Today's action in the stock market is telling us that the effects of tariffs and trade might not be as cut and dried as we thought, Jim Cramer told his Mad Money viewers Monday. In fact, the companies that should be hurt the most were among the least affected today. That led Cramer to ask, "Does the trade war even matter with a red-hot economy?"
But Cramer said none of these names are acting like they're at ground zero of a major trade dispute. Emerson just built a new research center in China, while Honeywell continues to see double-digit growth in the country. If things were really bad, United Technologies wouldn't be allowed to buy Rockwell Collins (COL) .
We're also not seeing any appreciable effects at the consumer level. Cars are still selling at discounts, countering any tariffs on steel or aluminum. Lumber prices are falling and we haven't seen any job losses.
On the other side however, China's stock market has plunged 20%, with no end in sight. The Chinese might not be in as strong a position as they once thought.
Cramer and the AAP team remain bullish on Amgen (AMGN) . Find out what they're telling their investment club members and get in on the conversation with a free trial subscription to Action Alerts PLUS.
Executive Decision: Camping World Holdings
For his "Executive Decision" segment, Cramer again sat down with Marcus Lemonis, chairman and CEO of Camping World (CWH) , as well as the host of CNBC's "The Profit".
Lemonis said he recently purchased 25,000 shares of Camping World in the open market because he's a believer in the company's vision to double its number of RV dealerships over the next five years. He said the quickest way to increase profits is to increase Camping World's footprint across the nation.
When asked about the company's lower EBIDTA this quarter, Lemonis confirmed that Camping World has de-emphasized the slow-selling, high-price motor homes in order to focus on their bread-and-butter, entry-level towable campers that will lead younger consumers into a lifetime of camping enjoyment. Once people have their first camper, he said, there are plenty of services and annuities Camping World can provide. The motor home market, he added, never really recovered from the 2008 financial crisis.
Finally, Lemonis noted that rising gas prices and interest rates have a minimal impact on their sales. What does matter is the availability of credit. As long as customers can get a loan, Camping World can provide the rest.
Over on Real Money, Cramer tells us what he thinks of Coca-Cola's (KO) possible move into cannabis. Get more of his insights with a free trial subscription to Real Money.
Building Lifestyle Brands
Never underestimate the power of a lifestyle brand, Cramer told viewers. Very few companies have managed to create a lifestyle, he said, but when it happens, it can be lighting in a bottle.

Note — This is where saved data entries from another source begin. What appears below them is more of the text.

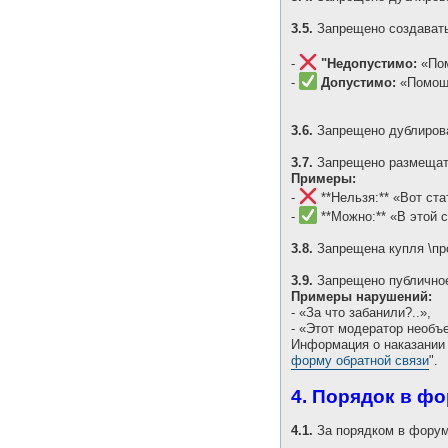
3.5.
Запрещено создават
-
"Недопустимо:
«Пом
-
Допустимо:
«Помощь
3.6.
Запрещено дублирован
3.7.
Запрещено размещать
Примеры:
-
**Нельзя:** «Вот стат
-
**Можно:** «В этой с
3.8.
Запрещена купля \про
3.9.
Запрещено публично
Примеры нарушений:
- «За что забанили?..»,
- «Этот модератор необъ
Информация о наказании 
форму обратной связи
".
4. Порядок в ф
4.1.
За порядком в форум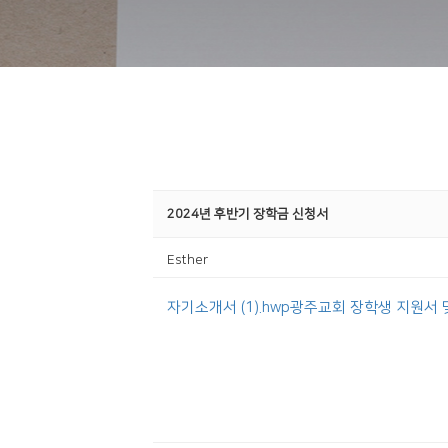
2024년 후반기 장학금 신청서
Esther
자기소개서 (1).hwp
광주교회 장학생 지원서 및 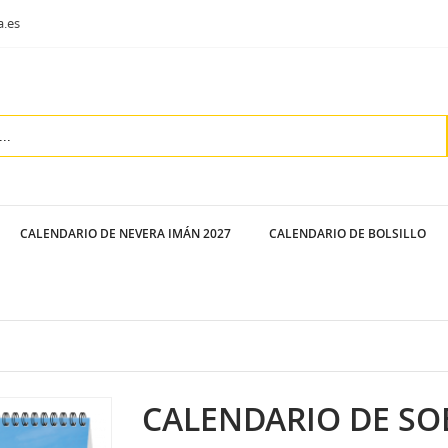
a.es
CALENDARIO DE NEVERA IMÁN 2027
CALENDARIO DE BOLSILLO
CALENDARIO DE SO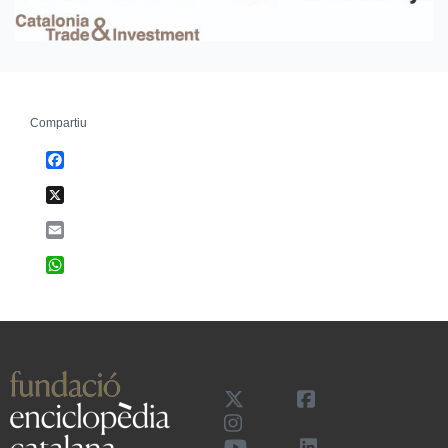
Compartiu
Facebook
X
Email
WhatsApp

Case in point: Lululemon Athletica (LULU) , which has become a lot more than just yoga pants. Lulu is now an identity, one you wear whether you're exercising or just relaxing with friends. The same goes for Boot Barn (BOOT) , which appeared on Mad Money just last week. Cramer said in a market that's more fragmented every day, people clamor to be a part of something bigger.
When VF Corp spins off its jeans business, Vans will account for nearly 30% of the company's sales. The brand has focused on its strength, action sports, and turned itself into the go-to name to express creativity and youth culture. Vans is making inroads internationally as well. VF now expects Vans to hit $3.4 billion in sales by the end of its fiscal 2019, two years ahead of schedule.
Executive Decision: Bausch Health Cos.
In his second "Executive Decision" segment, Cramer sat down with Joe Papa, chairman and CEO of Bausch Health Cos. (BHC) , formerly Valeant Pharmaceuticals, which has seen a remarkable turnaround under Papa's leadership.
Papa started off by saying that Bausch is just two years into a multi-year plan, but he's already very excited about the result he's seeing. He said that settling an intellectual property lawsuit over Xifaxan, its drug for irritable bowel syndrome, is a big win for Bausch, and provides them with another 10 years of patent protections so they can continue to invest the drug for patients.
Papa was also excited for his company's newest eyecare products, which includes everything from contacts lenses to treatments for glaucoma, as well as Lumify, a treatment for red eyes that already has a 20% market share.
Bausch's plans are to continue to grow earnings to pay down additional debt, Papa explained. Currently, he sees no need for additional divestitures, as they're in a strong position in the market.
In his "No-Huddle Offense" segment, Cramer said we're in a market that rewards obvious thinking, so don't overthink it. As money managers invest more into their winners, those winners go higher. That will likely be the pattern for the rest of the year.
What's not working? Cramer said the banks and the oils can barely mount a rally, and he'd avoid those groups.